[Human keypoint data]
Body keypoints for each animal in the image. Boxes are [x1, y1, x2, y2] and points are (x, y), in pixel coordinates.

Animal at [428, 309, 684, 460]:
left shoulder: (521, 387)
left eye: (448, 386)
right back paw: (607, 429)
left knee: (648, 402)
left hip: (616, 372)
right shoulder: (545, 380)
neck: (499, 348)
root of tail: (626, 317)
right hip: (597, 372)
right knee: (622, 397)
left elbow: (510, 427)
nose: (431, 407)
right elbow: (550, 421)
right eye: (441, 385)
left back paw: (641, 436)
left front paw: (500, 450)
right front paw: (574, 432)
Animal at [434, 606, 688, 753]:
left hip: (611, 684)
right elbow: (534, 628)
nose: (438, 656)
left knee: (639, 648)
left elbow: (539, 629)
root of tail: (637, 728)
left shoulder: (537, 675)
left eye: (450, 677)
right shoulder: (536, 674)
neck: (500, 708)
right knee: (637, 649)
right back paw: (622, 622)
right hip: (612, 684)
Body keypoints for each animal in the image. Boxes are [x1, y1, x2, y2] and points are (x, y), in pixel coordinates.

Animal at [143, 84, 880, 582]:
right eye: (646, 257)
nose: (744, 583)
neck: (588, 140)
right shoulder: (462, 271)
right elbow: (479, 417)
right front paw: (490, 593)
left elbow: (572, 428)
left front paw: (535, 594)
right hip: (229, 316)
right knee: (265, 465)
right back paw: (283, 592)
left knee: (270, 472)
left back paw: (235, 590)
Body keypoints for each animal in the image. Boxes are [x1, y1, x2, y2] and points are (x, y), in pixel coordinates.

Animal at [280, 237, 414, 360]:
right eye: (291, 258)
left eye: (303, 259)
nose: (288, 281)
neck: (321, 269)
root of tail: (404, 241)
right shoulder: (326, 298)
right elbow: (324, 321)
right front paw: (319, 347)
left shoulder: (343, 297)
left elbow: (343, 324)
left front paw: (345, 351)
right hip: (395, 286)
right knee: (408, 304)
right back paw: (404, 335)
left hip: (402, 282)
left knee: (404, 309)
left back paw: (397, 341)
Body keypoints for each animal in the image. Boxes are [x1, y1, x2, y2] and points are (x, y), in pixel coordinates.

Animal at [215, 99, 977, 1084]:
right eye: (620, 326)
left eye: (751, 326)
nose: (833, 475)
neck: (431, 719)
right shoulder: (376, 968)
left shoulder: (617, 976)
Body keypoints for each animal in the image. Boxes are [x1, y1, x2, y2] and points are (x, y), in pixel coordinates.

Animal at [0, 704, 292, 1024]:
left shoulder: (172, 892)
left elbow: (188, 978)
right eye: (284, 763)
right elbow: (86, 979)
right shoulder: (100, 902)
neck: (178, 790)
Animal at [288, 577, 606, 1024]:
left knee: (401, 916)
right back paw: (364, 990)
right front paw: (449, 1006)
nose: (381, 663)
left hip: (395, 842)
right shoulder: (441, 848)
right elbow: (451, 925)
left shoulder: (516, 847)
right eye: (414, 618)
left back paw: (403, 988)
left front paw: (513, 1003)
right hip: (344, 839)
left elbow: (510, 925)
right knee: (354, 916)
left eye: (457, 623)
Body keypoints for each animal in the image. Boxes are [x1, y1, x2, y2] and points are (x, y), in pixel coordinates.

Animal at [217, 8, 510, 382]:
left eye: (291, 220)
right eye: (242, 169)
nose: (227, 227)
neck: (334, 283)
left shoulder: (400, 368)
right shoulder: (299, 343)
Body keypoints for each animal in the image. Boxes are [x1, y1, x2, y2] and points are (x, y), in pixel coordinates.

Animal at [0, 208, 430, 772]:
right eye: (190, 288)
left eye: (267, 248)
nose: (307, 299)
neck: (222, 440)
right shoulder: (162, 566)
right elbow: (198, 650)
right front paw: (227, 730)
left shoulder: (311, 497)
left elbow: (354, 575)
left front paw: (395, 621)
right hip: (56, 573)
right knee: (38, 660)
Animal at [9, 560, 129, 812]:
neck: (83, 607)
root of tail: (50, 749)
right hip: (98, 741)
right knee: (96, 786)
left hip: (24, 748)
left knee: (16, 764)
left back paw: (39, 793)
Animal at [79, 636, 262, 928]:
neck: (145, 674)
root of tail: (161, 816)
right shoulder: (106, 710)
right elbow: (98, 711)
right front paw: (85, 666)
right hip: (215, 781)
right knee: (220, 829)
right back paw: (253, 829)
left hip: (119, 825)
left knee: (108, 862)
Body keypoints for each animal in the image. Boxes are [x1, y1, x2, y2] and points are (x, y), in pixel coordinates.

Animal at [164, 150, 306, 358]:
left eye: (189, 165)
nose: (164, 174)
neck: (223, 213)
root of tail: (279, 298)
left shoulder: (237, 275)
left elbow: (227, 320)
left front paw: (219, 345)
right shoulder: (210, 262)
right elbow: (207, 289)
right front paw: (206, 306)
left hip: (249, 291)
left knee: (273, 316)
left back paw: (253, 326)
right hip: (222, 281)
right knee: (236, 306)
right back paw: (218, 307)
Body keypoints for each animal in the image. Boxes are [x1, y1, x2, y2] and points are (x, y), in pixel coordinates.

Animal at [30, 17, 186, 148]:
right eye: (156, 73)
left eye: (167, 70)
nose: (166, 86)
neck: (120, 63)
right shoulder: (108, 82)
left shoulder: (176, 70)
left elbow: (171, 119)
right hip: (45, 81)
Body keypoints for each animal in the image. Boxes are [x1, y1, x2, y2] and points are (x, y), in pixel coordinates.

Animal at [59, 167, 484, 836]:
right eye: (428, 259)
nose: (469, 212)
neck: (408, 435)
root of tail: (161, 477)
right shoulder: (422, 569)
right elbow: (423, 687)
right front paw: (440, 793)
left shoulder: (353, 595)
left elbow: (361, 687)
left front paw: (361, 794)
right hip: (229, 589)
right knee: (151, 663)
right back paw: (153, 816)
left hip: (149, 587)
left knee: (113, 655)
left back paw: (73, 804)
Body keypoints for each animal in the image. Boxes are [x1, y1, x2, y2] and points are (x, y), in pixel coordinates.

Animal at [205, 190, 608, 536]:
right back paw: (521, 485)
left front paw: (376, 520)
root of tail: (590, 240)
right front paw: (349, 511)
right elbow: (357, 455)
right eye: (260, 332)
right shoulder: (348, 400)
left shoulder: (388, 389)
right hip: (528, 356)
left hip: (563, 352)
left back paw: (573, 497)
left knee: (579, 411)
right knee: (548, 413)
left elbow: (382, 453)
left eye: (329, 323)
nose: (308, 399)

**THE PROBLEM**
Among the records above, extract exactly the lines from the line with "right hip: (98, 741)" to the line with "right front paw: (85, 666)", both lines included, and leave out the rest.

**ANSWER SPACE**
right hip: (98, 741)
right knee: (96, 786)
left hip: (24, 748)
left knee: (16, 764)
left back paw: (39, 793)
Animal at [79, 636, 262, 928]:
neck: (145, 674)
root of tail: (161, 816)
right shoulder: (106, 710)
right elbow: (98, 711)
right front paw: (85, 666)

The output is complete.